PARTS OF THE EXERCISE
1 – Render this sentence from the comic review into Spanish: "Ultimately, the heroes and villains call a truce in order to confront a larger threat, highlighting the value of teamwork."
2 – Decide whether each statement agrees with the comic review, answering yes or no and quoting the words that settle it: (a) The supervillains are easily distracted by pizza. (b) The opening and closing panels set in the real world are in full color. (c) Fan letters and drawings appear at the start of the book.
3 – According to the comic review, why do the kids draw up a fresh set of foes in their new comic-within-a-comic? Answer in one to three sentences.
## begin SUPPLIED TEXT
More daft and daffy derring-do.

The Last Kids on Earth craft hastily planned new exploits for their costumed alter egos.

In response to legions of comics fans demanding, as ever they do, “more of the same, but also different” from the second issue of Heroes of Apocalyptia, dark-skinned Quint, tan-skinned June, and light-skinned Jack and Dirk (aka “Musclehead”) draw up a fresh set of foes in their new comic-within-a-comic. They start with a trio of inept supervillains, who turn out to be easily distracted by pizza, and throw in a frustrated AI that dishes up the evil schemes they consistently flub. Jack’s breezy “we’ll figure it out as we go” approach definitely sets the tone. Ultimately, the heroes and villains call a truce in order to confront a larger threat, highlighting the value of teamwork. This idea connects with references to the importance of planning (but not over-planning) as the thematic bases for a whirl of boss battles and other random-seeming set pieces, with the banter flying thick and fast. The opening and closing panels (set in the real world) are loosely sketched and colored in shades of blue, while the pages taking place in Apocalyptia are more finished and in full color. Made-up ads tout fictive merch between some of the chapters (“Enter the wacky world of sea giraffes! The real, live miniature giraffes you grow yourself! Just add sparkling water and watch ’em grow!”). A selection of fan letters and drawings appears at the end.
## end SUPPLIED TEXT
## begin SUPPLIED DATA
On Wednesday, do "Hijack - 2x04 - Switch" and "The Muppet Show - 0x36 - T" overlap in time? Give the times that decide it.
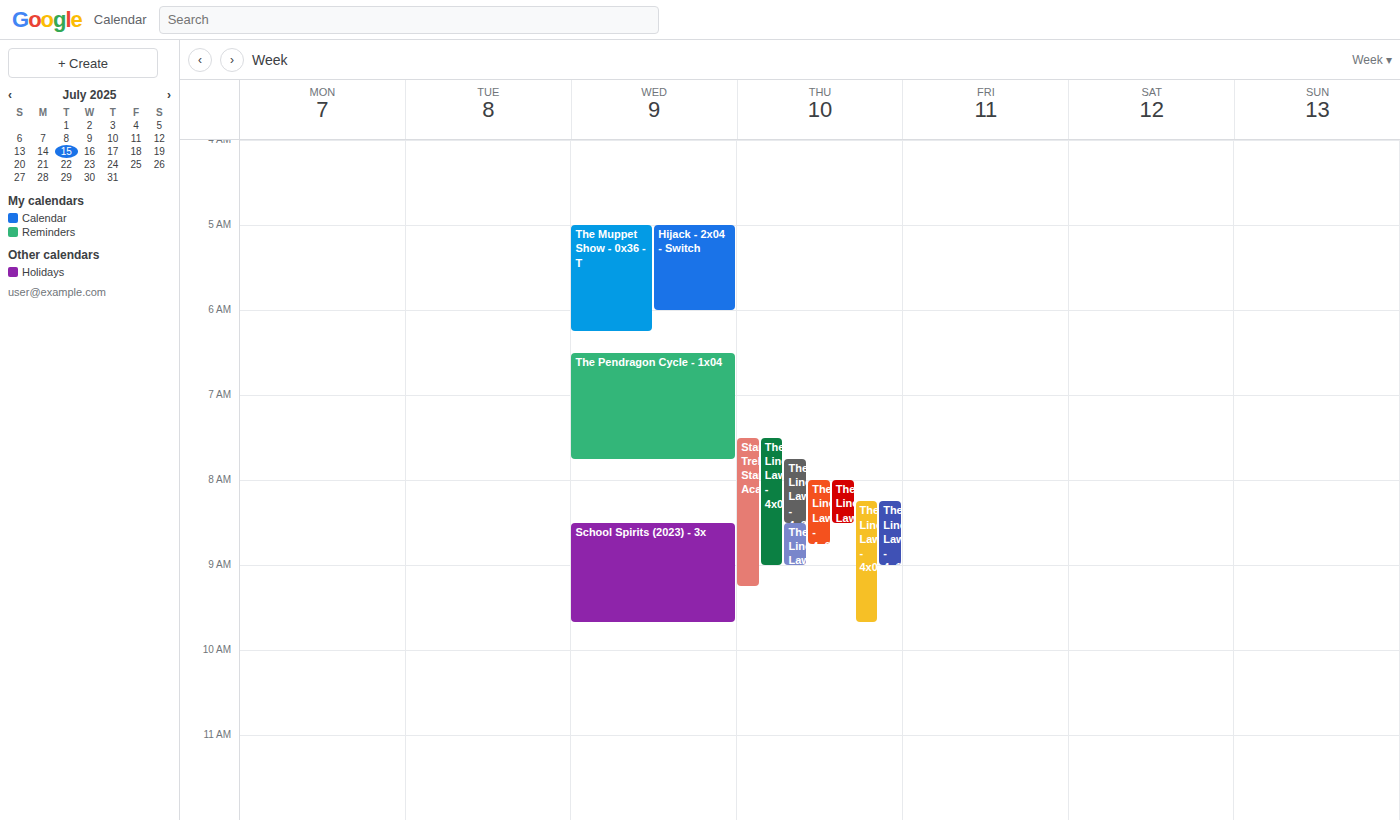
"Hijack - 2x04 - Switch" runs 5:00 AM to 6:00 AM, inside "The Muppet Show - 0x36 - T" -- they overlap.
## end SUPPLIED DATA
WRITTEN ANSWERS
1 – Al final, los héroes y los villanos declaran una tregua para enfrentarse a una amenaza mayor, lo que resalta el valor del trabajo en equipo.

2 –
(a) Yes: "who turn out to be easily distracted by pizza"
(b) No: "are loosely sketched and colored in shades of blue"
(c) No: "A selection of fan letters and drawings appears at the end."

3 – They do it in response to legions of comics fans. Those fans demanded "more of the same, but also different" from the second issue of Heroes of Apocalyptia.